American playwright, television writer

Rolin B. Jones (born September 22, 1972) is an American playwright, television writer and showrunner.

==Early life and education==

Jones grew up in the Woodland Hills area of Los Angeles, California, and graduated from El Camino Real High School in 1990. He studied filmmaking and English at Cal State Northridge and graduated from the Yale School of Drama in 2004.

==Career==
===Playwright===
In 1998, Jones saw his first original play Once by the Pacific produced at CSUN's campus theatre. While a grad student at Yale, he wrote The Intelligent Design of Jenny Chow, a play that draws both from the life of one of his old schoolmates, his own experience with grief, and the city he grew up in. The play had its world premiere at South Coast Repertory in 2003; Jones was named a 2006 Pulitzer Prize finalist due to his work on the play. During his MFA, Jones also wrote The Jammer, which first appeared at the New York Fringe Festival and features a dedication to the original lead actor, Kevin Rich. He also wrote several short plays, originally for the Actors Theater of Louisville's Humana Festival, that were later produced together as Shortstack at Wellfleet Harbor Actors Theatre.

===Screenwriter===
Jones's first screenwriting credit came from the show Weeds; he wrote several episodes during its first four seasons, starting in 2005. He then joined Friday Night Lights as a writer and supervising producer for its fourth season in 2009 and wrote the episodes "The Son" and "Laboring". He was nominated for two Writers Guild of America Award for Best Drama Series for his work on the series and received a 2010 Emmy Award nomination for Outstanding Writing for a Drama Series for "The Son".
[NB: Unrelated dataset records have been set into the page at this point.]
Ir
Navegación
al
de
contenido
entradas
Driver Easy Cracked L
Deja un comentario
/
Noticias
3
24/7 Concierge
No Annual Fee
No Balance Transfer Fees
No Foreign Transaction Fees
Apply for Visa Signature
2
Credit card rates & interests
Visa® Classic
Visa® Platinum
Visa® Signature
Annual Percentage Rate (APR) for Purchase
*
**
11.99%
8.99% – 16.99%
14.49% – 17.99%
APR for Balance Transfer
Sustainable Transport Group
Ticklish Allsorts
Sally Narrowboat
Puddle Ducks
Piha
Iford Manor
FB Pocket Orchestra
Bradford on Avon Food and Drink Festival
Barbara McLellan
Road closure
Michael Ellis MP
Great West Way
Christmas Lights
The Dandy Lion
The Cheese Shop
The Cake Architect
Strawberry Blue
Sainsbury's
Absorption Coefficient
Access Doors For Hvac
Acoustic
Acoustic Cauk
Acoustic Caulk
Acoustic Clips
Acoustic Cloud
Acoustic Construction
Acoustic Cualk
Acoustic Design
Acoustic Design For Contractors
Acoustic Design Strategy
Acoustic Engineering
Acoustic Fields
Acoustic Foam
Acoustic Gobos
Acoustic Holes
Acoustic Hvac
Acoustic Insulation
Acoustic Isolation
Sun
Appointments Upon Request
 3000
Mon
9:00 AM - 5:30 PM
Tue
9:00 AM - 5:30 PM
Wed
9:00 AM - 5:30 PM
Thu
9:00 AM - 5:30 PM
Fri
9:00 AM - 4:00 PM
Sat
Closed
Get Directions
Between 2011 and 2015, Jones wrote episodes for several shows including United States of Tara, Boardwalk Empire, Low Winter Sun, and Life in Pieces.
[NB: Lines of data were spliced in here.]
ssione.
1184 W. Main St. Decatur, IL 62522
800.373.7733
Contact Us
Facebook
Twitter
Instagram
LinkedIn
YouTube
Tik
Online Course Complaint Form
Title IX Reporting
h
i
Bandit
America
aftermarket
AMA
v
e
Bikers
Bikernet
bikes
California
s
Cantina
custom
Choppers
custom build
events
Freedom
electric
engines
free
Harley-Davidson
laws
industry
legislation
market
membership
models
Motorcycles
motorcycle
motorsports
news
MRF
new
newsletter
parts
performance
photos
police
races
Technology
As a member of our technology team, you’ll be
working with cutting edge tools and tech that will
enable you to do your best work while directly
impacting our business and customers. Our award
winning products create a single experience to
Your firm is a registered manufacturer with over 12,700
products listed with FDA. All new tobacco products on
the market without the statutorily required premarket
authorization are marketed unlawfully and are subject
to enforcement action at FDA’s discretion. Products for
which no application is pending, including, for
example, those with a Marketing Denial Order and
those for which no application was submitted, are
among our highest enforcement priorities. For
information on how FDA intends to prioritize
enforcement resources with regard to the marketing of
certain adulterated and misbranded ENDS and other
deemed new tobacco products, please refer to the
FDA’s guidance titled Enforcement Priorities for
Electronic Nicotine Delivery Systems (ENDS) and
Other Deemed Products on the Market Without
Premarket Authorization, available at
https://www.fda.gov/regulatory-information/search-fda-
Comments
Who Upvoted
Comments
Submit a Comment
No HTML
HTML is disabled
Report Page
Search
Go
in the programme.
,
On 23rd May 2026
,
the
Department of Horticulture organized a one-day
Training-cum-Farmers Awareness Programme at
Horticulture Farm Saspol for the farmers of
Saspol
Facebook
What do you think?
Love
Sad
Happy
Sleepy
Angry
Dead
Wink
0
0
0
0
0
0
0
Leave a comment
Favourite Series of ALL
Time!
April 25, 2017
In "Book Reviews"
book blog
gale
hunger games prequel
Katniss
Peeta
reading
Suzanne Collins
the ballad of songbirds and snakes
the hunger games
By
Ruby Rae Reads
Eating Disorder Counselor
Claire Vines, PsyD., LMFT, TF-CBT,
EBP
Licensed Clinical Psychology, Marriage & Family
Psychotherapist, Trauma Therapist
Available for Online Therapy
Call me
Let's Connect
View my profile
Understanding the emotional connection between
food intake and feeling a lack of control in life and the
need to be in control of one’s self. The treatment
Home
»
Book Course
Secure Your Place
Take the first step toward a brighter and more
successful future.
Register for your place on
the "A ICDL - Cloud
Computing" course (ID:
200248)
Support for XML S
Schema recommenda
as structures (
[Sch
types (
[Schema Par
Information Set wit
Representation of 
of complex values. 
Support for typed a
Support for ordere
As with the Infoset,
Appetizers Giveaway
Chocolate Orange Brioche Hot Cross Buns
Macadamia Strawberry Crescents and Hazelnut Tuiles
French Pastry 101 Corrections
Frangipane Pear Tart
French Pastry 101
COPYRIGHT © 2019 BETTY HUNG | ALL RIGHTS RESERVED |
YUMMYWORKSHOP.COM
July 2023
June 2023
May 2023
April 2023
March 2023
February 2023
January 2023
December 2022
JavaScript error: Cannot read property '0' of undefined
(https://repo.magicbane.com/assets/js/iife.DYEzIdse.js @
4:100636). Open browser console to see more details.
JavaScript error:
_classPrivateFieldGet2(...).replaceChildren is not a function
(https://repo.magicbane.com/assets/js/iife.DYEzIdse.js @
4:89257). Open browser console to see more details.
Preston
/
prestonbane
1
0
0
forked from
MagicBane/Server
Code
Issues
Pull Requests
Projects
On August 25, 2017, Jones was announced as an executive producer and writer for HBO's historical drama series Perry Mason, along with Ron Fitzgerald, in replacement of Nic Pizzolatto. He and Fitzgerald left in 2021 and were replaced by Jack Amiel and Michael Begler.
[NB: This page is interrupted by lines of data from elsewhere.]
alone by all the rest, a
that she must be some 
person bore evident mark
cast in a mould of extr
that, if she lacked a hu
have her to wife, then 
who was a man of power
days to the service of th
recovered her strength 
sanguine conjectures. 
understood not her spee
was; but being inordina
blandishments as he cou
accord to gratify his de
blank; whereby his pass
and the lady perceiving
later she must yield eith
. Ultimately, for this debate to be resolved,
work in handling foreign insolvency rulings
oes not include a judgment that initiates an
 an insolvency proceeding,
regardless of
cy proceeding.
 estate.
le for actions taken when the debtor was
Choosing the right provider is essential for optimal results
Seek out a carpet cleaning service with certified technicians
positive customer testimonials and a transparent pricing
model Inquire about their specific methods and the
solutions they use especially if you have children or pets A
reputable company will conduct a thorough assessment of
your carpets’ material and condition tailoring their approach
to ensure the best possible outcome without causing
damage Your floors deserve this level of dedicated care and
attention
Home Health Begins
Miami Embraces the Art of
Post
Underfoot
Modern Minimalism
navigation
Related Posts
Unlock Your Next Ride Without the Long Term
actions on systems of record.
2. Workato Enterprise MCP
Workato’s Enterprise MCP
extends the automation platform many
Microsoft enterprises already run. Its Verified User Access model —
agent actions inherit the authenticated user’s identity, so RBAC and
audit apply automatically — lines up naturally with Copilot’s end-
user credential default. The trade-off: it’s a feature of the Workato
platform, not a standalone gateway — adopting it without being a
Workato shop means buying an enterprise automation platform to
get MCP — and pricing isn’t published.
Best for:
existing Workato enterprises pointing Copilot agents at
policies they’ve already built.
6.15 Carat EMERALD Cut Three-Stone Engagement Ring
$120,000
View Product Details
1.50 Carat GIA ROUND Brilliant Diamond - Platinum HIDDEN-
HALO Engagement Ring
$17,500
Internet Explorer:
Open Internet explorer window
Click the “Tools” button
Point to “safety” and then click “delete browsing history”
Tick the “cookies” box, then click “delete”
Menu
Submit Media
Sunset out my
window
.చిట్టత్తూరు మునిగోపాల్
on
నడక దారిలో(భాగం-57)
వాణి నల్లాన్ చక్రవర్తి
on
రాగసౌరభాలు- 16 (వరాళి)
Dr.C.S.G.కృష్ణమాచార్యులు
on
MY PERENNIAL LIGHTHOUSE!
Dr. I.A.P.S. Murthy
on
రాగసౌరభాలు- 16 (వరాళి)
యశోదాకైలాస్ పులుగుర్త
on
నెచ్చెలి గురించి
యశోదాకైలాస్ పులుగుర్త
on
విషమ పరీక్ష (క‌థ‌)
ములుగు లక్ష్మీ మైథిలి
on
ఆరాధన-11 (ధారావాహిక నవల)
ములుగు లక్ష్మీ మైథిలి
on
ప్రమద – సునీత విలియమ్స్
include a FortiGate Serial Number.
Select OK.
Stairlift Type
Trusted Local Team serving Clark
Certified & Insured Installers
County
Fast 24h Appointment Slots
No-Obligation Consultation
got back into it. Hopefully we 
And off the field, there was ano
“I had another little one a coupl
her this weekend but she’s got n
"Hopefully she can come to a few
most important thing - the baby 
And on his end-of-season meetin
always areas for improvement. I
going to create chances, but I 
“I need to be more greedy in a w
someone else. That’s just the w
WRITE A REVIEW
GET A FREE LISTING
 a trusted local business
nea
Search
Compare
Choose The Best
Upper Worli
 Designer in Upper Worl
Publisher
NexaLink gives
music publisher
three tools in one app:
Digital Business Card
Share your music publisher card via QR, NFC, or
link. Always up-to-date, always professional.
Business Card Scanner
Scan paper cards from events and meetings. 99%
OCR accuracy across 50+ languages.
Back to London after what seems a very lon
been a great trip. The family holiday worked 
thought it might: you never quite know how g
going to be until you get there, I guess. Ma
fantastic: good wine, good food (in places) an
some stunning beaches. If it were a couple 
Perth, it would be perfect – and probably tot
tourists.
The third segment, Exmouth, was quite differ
On June 24, 2021, Jones was announced as the creator, showrunner, and writer for AMC's television adaptation of Anne Rice's Vampire Chronicles. The series premiered on October 2, 2022 under the name Interview with the Vampire, already renewed for a second season that released on May 12, 2024. The renewal for a third season was announced by AMC on June 26, 2024 and returned on June 7, 2026 under the name The Vampire Lestat. Jones was nominated for a Gotham Independent Film Award for Breakthrough Series in 2023 for the show's first season as well as a Derby Gold Award for Best Drama episode in 2025 for the seventh episode of season two, "I Could Not Prevent It". The renewal for a fourth season was announced by AMC on July 24, 2026 with Jones being replaced by Hannah Moscovitch as a showrunner and serving only as an executive producer.

===Executive producer===
On top of being the showrunner of Perry Mason and Interview with the Vampire, Jones served as an executive producer for United States of Tara, Boardwalk Empire, Low Winter Sun, and Life in Pieces as well as Smash and The Exorcist.